Ghost of Greg Poor Julia. Her attic bedroom is haunted. She is dragged out of her bed a la Paranormal Activity style. Then she tied by her wrists and hung on the rafters.
The ghost of Greg then materializes and terrorizes her with – his guitar playing and singing
As he sings, “Clowns never laughed before” – the faces of killer clowns appear and start laughing at her.
When he sings, “Beanstalks never grew” – beanstalks sprout from cracks in the attic floor and wrap around her body.

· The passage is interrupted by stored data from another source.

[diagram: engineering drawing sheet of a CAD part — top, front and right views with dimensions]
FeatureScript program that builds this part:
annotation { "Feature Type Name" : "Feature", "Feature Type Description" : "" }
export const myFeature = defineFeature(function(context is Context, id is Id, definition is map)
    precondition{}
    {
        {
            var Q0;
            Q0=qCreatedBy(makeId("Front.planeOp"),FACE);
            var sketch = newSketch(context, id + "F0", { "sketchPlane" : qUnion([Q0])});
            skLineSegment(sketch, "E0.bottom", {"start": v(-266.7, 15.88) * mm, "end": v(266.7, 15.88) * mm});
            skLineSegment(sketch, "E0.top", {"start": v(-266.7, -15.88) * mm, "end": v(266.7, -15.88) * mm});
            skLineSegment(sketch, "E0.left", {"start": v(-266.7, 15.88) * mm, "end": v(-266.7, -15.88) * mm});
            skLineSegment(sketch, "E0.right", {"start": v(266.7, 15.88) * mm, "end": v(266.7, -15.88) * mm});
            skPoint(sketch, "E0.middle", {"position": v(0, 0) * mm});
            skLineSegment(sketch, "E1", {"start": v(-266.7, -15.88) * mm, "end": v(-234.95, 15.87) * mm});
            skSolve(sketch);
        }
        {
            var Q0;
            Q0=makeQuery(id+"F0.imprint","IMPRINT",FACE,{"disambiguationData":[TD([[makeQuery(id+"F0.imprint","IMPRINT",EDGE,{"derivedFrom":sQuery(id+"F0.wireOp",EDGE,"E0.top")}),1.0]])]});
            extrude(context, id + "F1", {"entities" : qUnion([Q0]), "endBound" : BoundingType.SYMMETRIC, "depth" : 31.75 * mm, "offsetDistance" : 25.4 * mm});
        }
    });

The voice in the suds – At strange times, the washing machine overflows and soap suds fill the entire room. This happens when the washing machine is not even is use! Sometimes, from inside the suds, a voice of a young boy is heard. It shouts “Mom!” Occasionally, the shout is followed by the concerned voice of a woman who says, “Ohh Bobby!”
The Boy inside the walls – Jane finds a little boy living inside the walls. His name is Oliver. He meets the rest of the family and tells them his story.
“I have been living inside these walls ever since the Brady’s lived here. I locked myself away because I am a jinx. I thought that if I could go and live within the walls, then the Brady’s would be shielded from his bad luck.
I was wrong. The bad luck stayed with them. One by one, I watched them get murdered. Through the cracks in the wall, I watched as they all died.”
“Who killed them?” Frank wants to know. But Oliver can’t remember. It was too traumatic an experience. But he says something really creepy.
“The Brady’s are still here. I sense them.”
The maniac butcher – Later that evening, Oliver eats dinner with the Lovingston’s. They are all sitting around the dining room table when all of a sudden, a terribly scary ghost appears. He is holding a bloody meat cleaver.
Suddenly, Oliver remembers what happened on that fateful night.
“Sam the Butcher killed them! He went crazy after Alice dumped him.”
The Lovingston’s flee with Oliver, and they never return to 4222 Clinton Way ever again.